→ Texte fourni

------------------------------------

L’INFIRMIÈRE MAGAZINE : Lors de son audition auprès de l’Observatoire de la laïcité, la ministre de la Santé, Marisol Touraine, a mis en avant une approche de la laïcité « ouverte et bienveillante ». Existe-t-il différents types de laïcité ?

NICOLAS CADÈNE : Il peut y avoir différentes conceptions de la laïcité intellectuellement, mais il n’y en a qu’une définie par la loi. La laïcité telle que définie juridiquement s’est construite dans un esprit dit « libéral », selon la conception des pères fondateurs de la laïcité, Aristide Briand, Ferdinand Buisson et Jean Jaurès, en particulier. Elle se situe dans une logique de vivre ensemble, elle est donc forcément bienveillante et non excluante. C’est cela, je pense, que la ministre souhaitait rappeler. Et effectivement, il est important de dire que la laïcité est d’abord une liberté. Néanmoins, c’est aussi un cadre qui fixe certaines limites pour, justement, garantir la liberté d’autrui.

L’I. M. : Après les événements tragiques du 13 novembre, on a beaucoup parlé de laïcité. Serait-il nécessaire de recadrer les choses autour de ce terme ?

N. C. : Au-delà du débat qu’elle suscite, il est promordial de rappeler le cadre légal de la laïcité. Il y a un besoin très fort de formation sur cette notion et ses implications sur le terrain. C’est un principe qui se vit au quotidien, qui n’est pas et ne doit pas être déconnecté ni simplement traduit par une expression intellectuelle un peu « hors-sol ». Ceux qui la connaissent ou devraient la connaître le mieux sont évidemment ceux qui sont concernés au quotidien : les mouvements d’éducation populaire, qui accueillent des jeunes de tous horizons, l’école, les agents publics et, évidemment, les hôpitaux. Ces secteurs sont prioritaires à former et à informer.

L’I. M. : Pouvez-vous nous rappeler ces règles de droit que vous évoquez ?

------------------------------------

→ Données fournies

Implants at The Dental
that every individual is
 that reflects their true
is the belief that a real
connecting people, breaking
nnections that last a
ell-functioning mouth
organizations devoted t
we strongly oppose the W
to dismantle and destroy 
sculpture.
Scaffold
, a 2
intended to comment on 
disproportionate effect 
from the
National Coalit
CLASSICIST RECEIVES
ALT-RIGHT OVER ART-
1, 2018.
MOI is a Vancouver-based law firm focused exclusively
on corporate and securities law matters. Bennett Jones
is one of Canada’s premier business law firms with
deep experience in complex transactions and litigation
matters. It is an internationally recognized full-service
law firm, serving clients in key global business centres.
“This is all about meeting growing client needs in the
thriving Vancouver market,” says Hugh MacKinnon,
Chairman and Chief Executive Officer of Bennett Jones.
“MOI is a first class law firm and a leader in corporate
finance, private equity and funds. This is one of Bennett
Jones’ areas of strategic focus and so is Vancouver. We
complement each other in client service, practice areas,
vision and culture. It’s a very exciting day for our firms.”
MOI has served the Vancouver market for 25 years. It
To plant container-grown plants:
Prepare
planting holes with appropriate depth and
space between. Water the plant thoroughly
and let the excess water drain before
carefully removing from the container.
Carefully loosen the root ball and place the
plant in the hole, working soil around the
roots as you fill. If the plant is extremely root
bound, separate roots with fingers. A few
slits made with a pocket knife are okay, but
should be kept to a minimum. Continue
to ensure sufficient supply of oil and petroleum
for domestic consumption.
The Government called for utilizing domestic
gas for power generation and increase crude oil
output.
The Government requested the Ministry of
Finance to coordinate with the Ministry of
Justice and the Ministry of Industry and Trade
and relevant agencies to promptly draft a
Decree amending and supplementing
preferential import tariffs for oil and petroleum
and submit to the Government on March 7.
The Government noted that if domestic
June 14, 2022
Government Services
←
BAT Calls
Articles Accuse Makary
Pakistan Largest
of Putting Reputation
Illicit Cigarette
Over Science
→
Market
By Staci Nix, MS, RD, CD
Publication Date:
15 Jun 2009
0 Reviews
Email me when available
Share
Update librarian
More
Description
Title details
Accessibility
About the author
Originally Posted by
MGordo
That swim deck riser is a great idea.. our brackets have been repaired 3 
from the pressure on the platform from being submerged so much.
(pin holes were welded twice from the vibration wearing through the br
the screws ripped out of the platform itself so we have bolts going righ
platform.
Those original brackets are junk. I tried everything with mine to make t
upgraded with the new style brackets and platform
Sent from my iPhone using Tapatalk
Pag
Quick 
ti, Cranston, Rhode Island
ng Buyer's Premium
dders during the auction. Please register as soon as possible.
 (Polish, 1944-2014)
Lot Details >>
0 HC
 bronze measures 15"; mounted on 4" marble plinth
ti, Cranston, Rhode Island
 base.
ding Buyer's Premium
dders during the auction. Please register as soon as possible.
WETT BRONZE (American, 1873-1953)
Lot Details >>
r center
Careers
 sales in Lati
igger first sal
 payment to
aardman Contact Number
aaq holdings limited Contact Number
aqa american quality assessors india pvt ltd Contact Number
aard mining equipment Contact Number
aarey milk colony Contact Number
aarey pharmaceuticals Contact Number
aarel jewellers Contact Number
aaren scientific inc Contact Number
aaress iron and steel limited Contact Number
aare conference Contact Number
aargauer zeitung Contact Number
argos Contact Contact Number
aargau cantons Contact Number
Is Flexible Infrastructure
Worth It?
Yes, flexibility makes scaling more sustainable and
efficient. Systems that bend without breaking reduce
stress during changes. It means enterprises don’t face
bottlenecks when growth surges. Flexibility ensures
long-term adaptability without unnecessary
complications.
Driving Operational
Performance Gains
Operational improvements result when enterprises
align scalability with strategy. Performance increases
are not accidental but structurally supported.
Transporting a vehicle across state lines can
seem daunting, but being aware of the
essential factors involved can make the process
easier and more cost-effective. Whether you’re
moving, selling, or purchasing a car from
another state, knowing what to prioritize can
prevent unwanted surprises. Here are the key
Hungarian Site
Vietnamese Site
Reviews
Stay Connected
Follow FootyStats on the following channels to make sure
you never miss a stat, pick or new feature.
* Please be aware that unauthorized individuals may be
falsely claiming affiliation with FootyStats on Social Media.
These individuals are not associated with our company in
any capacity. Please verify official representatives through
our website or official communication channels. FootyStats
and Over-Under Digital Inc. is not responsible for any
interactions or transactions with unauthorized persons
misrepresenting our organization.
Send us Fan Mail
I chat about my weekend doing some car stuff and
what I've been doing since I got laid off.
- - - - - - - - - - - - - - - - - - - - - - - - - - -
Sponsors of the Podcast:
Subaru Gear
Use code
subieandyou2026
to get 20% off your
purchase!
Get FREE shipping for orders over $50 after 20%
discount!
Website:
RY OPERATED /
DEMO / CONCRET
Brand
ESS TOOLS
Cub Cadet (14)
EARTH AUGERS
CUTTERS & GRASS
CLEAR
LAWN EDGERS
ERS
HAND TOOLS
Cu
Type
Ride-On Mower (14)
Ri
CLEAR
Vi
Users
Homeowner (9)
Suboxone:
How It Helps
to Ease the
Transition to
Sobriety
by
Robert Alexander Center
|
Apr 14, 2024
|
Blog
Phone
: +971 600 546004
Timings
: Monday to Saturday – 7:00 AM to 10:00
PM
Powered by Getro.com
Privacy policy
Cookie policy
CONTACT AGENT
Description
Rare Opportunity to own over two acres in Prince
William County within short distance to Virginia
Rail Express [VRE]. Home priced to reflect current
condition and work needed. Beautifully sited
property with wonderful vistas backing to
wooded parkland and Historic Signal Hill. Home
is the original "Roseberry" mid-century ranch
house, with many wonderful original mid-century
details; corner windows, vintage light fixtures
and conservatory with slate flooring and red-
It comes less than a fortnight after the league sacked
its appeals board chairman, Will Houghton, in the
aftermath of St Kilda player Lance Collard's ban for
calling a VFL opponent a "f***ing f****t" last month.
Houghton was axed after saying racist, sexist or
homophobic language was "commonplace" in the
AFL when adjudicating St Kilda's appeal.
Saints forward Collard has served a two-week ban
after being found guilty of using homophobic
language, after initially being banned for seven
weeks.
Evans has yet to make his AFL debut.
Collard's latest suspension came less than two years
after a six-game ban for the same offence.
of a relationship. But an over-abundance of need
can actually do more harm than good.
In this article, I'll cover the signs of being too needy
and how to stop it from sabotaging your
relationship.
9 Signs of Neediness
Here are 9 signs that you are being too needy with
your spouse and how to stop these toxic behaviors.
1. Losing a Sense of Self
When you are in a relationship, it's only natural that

------------------------------------

→ Consigne
Les affirmations (a), (b) et (c) concordent-elles avec l'entretien sur la laïcité ? Répondez par oui ou par non et citez à chaque fois les mots décisifs du texte.
(a) Selon Nicolas Cadène, la loi ne définit qu'une seule laïcité.
(b) Nicolas Cadène présente la laïcité comme une liberté qui ne comporte aucune limite.
(c) Les hôpitaux figurent parmi les secteurs jugés prioritaires à former.

→ Corrigé
(a) Oui : « il n’y en a qu’une définie par la loi ».
(b) Non : « c’est aussi un cadre qui fixe certaines limites pour, justement, garantir la liberté d’autrui ».
(c) Oui : « les agents publics et, évidemment, les hôpitaux. Ces secteurs sont prioritaires à former et à informer ».